Mumbai, Jan 21: Indian men's team is being criticised for not playing practice games ahead of the Test series against South Africa and eventually paid the price by losing two games on the trot.
But the Indian women's cricket team, that has left for the South African shores, will be playing two warm-up games ahead of the ODI and T20I series against the Proteas.
The Indian's women team will tour South Africa for a three-match ODI series, which starts at Kimberly on February 5, followed by a five-match T20 series, which begins on February 13 at Potchefstroom.
Indian men's cricket team lost the first two Test matches against South Africa and the lack of preparation ahead of the grinding tour has been blamed for the poor show of the No.1 ranked side in the world.
Before leaving for South Africa, India batswoman Harmanpreet Kaur said the two tour games would help the ICC Women's World Cup runners-up gain some confidence ahead of series.
"Going early will help us get used to the wickets there.
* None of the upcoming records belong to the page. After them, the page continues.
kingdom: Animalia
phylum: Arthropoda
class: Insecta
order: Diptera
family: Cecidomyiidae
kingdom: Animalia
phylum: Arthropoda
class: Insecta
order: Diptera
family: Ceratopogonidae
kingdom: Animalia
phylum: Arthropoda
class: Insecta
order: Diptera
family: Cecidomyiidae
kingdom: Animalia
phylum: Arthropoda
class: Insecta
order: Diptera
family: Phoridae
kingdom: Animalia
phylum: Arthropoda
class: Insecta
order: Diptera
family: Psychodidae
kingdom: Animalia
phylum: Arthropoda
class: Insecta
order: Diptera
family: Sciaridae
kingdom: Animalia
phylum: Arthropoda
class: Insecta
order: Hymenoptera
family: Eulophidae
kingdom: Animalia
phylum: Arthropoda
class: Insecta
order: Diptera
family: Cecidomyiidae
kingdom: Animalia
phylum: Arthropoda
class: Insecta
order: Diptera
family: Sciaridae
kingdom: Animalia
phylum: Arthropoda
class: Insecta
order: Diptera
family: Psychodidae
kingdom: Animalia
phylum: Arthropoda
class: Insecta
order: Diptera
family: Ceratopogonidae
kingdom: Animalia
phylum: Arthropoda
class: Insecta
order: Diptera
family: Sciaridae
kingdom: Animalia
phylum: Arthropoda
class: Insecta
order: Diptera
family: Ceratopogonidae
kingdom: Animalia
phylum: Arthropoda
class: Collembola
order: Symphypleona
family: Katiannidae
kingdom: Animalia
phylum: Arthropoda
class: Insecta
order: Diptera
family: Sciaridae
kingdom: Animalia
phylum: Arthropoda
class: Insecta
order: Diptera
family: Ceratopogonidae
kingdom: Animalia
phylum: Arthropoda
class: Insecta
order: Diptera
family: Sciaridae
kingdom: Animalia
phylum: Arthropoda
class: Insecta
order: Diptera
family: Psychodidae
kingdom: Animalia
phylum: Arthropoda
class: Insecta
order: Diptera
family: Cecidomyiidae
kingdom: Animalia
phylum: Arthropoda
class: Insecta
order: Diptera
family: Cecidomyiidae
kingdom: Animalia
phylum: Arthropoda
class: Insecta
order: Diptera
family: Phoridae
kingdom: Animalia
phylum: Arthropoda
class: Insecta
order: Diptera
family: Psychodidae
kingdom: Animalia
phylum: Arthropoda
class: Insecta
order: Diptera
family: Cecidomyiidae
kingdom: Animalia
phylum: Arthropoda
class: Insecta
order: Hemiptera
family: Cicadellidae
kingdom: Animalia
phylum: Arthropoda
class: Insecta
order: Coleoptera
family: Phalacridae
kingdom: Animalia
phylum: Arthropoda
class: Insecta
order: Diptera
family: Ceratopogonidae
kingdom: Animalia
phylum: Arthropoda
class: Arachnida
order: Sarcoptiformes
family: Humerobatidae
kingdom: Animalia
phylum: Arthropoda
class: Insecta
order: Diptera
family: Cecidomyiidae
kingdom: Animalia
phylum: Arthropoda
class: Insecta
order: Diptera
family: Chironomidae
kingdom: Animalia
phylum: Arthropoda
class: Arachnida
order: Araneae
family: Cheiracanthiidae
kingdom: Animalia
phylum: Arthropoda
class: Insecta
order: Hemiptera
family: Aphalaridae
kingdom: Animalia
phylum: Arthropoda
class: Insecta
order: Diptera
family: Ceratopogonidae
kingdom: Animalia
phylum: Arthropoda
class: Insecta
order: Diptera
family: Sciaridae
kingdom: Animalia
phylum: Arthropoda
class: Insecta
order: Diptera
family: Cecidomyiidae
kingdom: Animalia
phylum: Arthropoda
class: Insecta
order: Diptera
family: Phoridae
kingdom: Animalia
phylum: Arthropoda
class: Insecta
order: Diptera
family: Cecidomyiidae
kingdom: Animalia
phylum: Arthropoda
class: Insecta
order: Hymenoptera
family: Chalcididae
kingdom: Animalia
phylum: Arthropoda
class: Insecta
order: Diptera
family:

We are getting two practice games and it will help build confidence before the main matches.
"The teams looks good and hopefully we will do well," the 28-year-old Moga-born cricketer told reporters in Mumbai.
The right-handed batswoman was part of the Big Bash League (BBL) in Australia and she said the practice which she did in Australia will help her in South Africa.
"Yes, the Big Bash was good, though this time I did not get enough chance, side by side good practise was going on. The wickets there and the practice there will help in South Africa."
She conceded that the upcoming tour would be challenging but hoped that the team would perform well.
"Actually after the World Cup (last year), this is the first series we are playing, and the tour will be very challenging for us and we are looking forward to it.
"We have prepared, we have done well in this (preparatory) camp and looking forward to doing well there," said the batswoman, who rose to fame after scoring an unbeaten 171 against Australia in the Women's World Cup semi-final.
"We are going to South Africa for a few days extra (early) and there will be 4-5 days camp.
"This camp is for both 50 overs and 20 overs...this camp is good for the experience of two new girls (who have joined the team). They have done well in domestic matches and are in a good touch," she added.
She said the break after the World Cup was needed and it has benefited the team.
"Before the World Cup, we were involved in back-to-back seasons and we did not get break any break. I was injured and there were girls who had niggles and we needed a break.
And this break will help us.
"I know the kind of momentum we got, if one or two series would have happened, then it would have been better for us. At that time the team needed a break, which the BCCI gave us and it was good."
Harmanpreet said an increasing number of people are now watching women's cricket due to the national team's performance.
"The reason now people are watching us is because of our performance, we are performing from last year well and there are some areas where we need to improve.
"We are looking at our fielding and fitness and hopefully, these camps will help us improve in the areas where we need to."
The men's team is also touring the African nation, which has taken an unassailable 2-0 lead against India in the three-Test series.
Asked if whether speaking to men's team would help, Harmanpreet said, "I did not get a chance to speak to them (the men's team). This is a learning process for them and they will do well. If we get chance to talk to them, we will do that and learn from their mistakes".
She heaped praises on Mumbai girl Jemimah Rodrigues, who has been picked up on the Indian side due to her stellar performance in the domestic cricket.
"She is good and has been performing for a long time. We needed players like these, we have a bunch of players but felt that girls should come and perform.
"The way she has performed in 2-3 years and if she gets a chance to play, she will be crucial and her performance will be good for the team," Harmanpreet signed off.